When space becomes personal
One of the strongest changes in living Karma Yoga in Divinya, is in how space is experienced. Before, there was a clear boundary: this is mine, and everything else is not. Because of that, many things felt distant. If something was not directly connected to me, I did not feel involved.
There were also moments of resistance. I remember situations where I did not want to act at all. In my head, it was: ‘this is not my business, this space is messy, someone else should fix it.’ And at that time, it really felt true.
Over time, I started to see spaces differently. Living in Divinya nurtured this shift – through daily life with the Sangha and the presence of the Master Guruji Sri Vast, something in me began to transform. I was no longer just passing through a space. I had become part of it.
From observing to participating
Before, when I was walking through a space, I could appreciate it. I could think, ‘this is beautiful’, and even understand the idea of being part of it. But it stayed mostly in the mind.
Now, it is more practical. Instead of observing from the outside, I feel it from the inside – the present moment alive in me, as part of me. I feel responsible, and responding becomes natural.

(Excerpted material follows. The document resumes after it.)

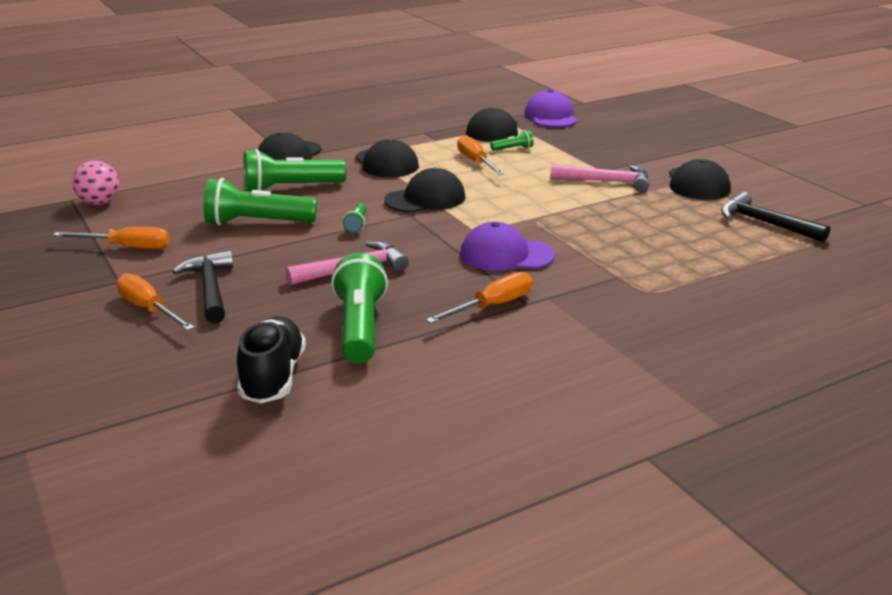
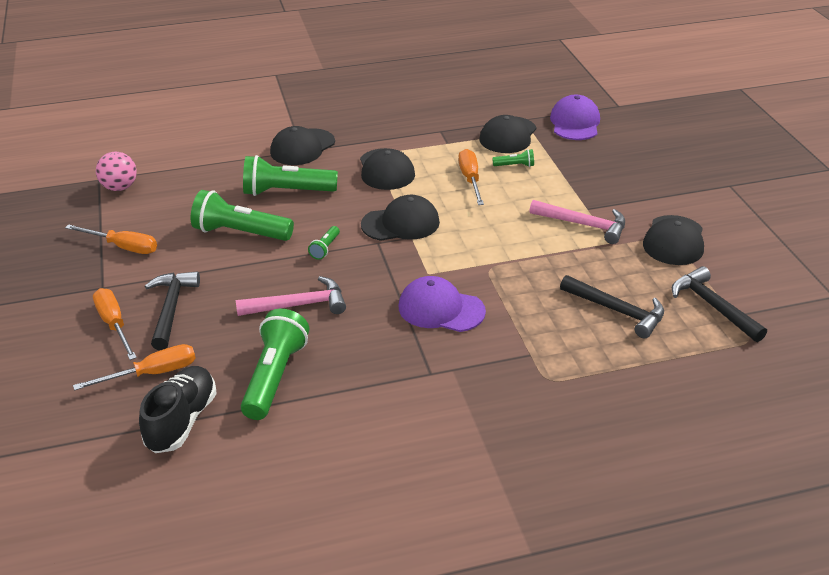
camera: 15 degrees right, 10 degrees up
(492, 306) = (399, 371): orange screwdriver -> orange screwdriver (152, 374)
(680, 236) = (617, 311): none -> black hammer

Caring is no longer limited to specific tasks – it extends to whatever is present at that moment. The sense of duty dissolves and genuine care takes its place. Even if the task belongs to someone else, if I see a need, I respond. In the same way as if my right hand hurts, my left hand responds.
No longer separate
Before, my idea of life was about doing something good for the world: helping, contributing, creating something meaningful. But it was still centered around me doing it – me as something separate from what I am helping.
Now it feels different. The boundary between me and the world is dissolving. The community, the space, the life around me are no longer something I contribute to — they are part of me, and I am part of them. From there, care arises naturally. Not as duty, not as purpose, but as life itself. That is what Karma Yoga means to me.